▶ _EXERCICE_
Rédigez la suite du texte sur les liens que des femmes entretiennent avec les proches laissés dans leur pays d'origine, en reprenant après sa dernière phrase.

▶ _TEXTE DE L'EXERCICE_
──────────

24 Ce type d’analyse a déjà été effectué par Garant (2010) qui s’était intéressée aux immigrants récemment arrivés au

Reanna est en contact fréquemment avec sa famille ainsi qu’une amie. Elle souligne aussi que certaines relations sont difficiles à maintenir : « [ils] me manquent beaucoup mes amis du travail, oui, c’est surtout des

personnes que je voyais tous les jours » (Reanna). Ainsi, selon certaines femmes, comme Flavie, il est plus

difficile de maintenir des liens avec certains amis et les collègues laissés derrière qu’avec la famille, compte tenu des liens de filiation. De plus, la vie continue d’évoluer pour chacune, de son côté. Salma a quitté son pays sous le statut de « fille libre, célibataire », mais a maintenant un mari et deux enfants; sa situation personnelle a beaucoup changé. « Probablement que si j’étais en Tunisie, une mère, ça aurait affaibli [les

liens quand même]. Donc c’est sûr que le contact, il n’est pas comme dix ans en arrière. Tout le monde change » (Salma).

L’exemple de Flavie, qui conserve un lien très fort avec une amie qui réside en France, diffère du vécu de la majorité des autres femmes : « […] par téléphone, ma mère, c’est hebdomadaire ou bihebdomadaire. Et j’ai

une très grande amie, c’est quotidien. Le coup de téléphone quotidien; voire trois à quatre fois par jour. Ça peut être un coup de téléphone aux trois heures » (Flavie); le tout, grâce à un forfait téléphonique illimité, bien

sûr.

──────────

[Données sources]
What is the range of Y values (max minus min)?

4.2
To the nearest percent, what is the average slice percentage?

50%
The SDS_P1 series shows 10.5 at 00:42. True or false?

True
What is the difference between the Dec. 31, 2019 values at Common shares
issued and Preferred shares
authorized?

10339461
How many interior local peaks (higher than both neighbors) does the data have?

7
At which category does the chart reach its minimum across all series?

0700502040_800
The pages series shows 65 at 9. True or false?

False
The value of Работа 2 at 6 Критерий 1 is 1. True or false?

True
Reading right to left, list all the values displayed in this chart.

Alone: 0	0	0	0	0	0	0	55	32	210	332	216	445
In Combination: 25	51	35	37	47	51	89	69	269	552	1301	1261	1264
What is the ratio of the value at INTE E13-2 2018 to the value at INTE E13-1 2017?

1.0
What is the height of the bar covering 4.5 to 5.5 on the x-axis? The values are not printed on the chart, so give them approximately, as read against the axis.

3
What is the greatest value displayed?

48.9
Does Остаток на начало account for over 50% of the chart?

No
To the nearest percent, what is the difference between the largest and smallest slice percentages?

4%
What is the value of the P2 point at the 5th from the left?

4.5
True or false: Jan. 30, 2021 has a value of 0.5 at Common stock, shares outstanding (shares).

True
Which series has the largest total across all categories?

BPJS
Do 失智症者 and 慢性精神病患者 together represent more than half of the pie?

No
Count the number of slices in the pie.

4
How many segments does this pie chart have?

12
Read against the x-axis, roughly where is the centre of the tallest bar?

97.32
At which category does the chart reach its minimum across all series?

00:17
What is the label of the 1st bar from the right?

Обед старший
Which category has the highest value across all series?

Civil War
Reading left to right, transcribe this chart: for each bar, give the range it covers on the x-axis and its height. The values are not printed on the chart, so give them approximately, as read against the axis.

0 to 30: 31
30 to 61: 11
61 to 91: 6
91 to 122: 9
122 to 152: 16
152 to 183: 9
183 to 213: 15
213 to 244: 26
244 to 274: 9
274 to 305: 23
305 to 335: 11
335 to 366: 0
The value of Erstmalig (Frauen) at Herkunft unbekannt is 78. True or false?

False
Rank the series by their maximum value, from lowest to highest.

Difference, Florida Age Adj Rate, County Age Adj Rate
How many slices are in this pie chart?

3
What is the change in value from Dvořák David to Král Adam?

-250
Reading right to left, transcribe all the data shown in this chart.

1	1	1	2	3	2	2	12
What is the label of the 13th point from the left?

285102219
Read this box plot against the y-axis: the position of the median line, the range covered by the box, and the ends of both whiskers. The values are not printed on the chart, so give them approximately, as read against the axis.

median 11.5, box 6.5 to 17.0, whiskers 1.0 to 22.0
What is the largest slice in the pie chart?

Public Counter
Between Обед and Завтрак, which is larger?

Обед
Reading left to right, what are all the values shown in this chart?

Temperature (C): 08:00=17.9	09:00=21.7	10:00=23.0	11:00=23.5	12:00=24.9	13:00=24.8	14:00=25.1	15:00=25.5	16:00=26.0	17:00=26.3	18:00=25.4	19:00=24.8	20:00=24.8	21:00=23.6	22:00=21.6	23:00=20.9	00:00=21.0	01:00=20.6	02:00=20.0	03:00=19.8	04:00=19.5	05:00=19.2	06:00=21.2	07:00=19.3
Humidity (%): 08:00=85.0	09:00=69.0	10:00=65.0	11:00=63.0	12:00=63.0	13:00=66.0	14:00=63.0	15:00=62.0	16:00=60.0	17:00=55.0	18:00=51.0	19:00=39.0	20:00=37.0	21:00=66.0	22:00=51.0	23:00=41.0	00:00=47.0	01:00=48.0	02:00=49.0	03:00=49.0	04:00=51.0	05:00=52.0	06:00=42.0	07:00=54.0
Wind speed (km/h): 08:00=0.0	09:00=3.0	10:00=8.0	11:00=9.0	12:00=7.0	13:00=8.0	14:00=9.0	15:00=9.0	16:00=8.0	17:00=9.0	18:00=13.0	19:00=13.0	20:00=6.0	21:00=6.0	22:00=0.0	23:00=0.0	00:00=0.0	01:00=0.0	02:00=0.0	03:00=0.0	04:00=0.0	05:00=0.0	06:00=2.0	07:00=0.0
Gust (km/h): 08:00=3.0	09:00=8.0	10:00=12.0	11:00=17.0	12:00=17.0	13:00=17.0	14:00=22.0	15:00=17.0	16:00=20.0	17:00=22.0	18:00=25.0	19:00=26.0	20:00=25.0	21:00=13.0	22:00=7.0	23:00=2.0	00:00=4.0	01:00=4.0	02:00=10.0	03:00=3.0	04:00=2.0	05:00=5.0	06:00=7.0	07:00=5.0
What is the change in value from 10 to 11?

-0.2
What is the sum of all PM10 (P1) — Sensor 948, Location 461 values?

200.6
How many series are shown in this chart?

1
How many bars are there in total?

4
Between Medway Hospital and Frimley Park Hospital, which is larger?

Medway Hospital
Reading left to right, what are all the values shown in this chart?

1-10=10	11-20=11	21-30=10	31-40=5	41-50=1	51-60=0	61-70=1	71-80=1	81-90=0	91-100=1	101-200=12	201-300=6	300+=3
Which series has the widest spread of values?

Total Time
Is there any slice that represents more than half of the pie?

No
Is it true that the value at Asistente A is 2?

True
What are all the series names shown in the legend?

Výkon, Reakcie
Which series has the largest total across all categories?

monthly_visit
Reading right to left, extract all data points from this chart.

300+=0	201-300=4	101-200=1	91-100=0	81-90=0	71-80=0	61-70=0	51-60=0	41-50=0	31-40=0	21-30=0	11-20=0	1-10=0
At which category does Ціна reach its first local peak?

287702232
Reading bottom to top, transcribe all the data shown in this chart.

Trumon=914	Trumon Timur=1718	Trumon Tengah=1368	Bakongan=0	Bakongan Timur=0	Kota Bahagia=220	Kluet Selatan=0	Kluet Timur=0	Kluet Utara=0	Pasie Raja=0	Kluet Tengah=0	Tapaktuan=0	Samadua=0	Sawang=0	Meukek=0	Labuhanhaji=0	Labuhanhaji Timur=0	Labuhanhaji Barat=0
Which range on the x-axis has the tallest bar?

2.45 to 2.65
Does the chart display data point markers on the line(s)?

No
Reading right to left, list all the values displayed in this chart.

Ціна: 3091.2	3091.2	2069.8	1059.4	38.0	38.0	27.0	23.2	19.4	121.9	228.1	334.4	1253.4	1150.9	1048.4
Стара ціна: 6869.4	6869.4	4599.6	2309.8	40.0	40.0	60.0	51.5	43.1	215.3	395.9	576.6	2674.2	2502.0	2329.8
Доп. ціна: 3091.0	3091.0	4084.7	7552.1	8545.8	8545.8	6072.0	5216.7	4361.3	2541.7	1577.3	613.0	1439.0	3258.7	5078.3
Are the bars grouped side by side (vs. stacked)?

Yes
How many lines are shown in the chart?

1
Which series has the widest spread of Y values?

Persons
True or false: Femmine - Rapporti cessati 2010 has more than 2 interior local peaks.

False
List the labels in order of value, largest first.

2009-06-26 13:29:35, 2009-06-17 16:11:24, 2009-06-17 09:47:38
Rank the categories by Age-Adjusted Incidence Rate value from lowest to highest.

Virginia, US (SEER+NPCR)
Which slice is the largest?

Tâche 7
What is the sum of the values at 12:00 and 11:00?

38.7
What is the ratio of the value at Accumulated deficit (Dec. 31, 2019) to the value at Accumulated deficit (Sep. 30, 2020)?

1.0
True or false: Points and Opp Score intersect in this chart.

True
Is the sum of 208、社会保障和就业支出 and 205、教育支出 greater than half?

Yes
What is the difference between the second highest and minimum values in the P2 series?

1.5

──────────

▶ _RÉPONSE_
Ainsi, la force des liens transnationaux qui sont maintenus par les femmes rencontrées peut varier sensiblement de l’une à l’autre. Dans le cas de la famille, pour la majorité d’entre elles, ce sont des liens qui restent forts. Par contre, pour ce qui est des amis et collègues, l’absence de proximité physique avec eux semble, pour beaucoup d’entre elles, limiter les contacts, surtout que chaque personne évolue et vit de nouvelles expériences, et ce dans des contextes différents, de surcroît.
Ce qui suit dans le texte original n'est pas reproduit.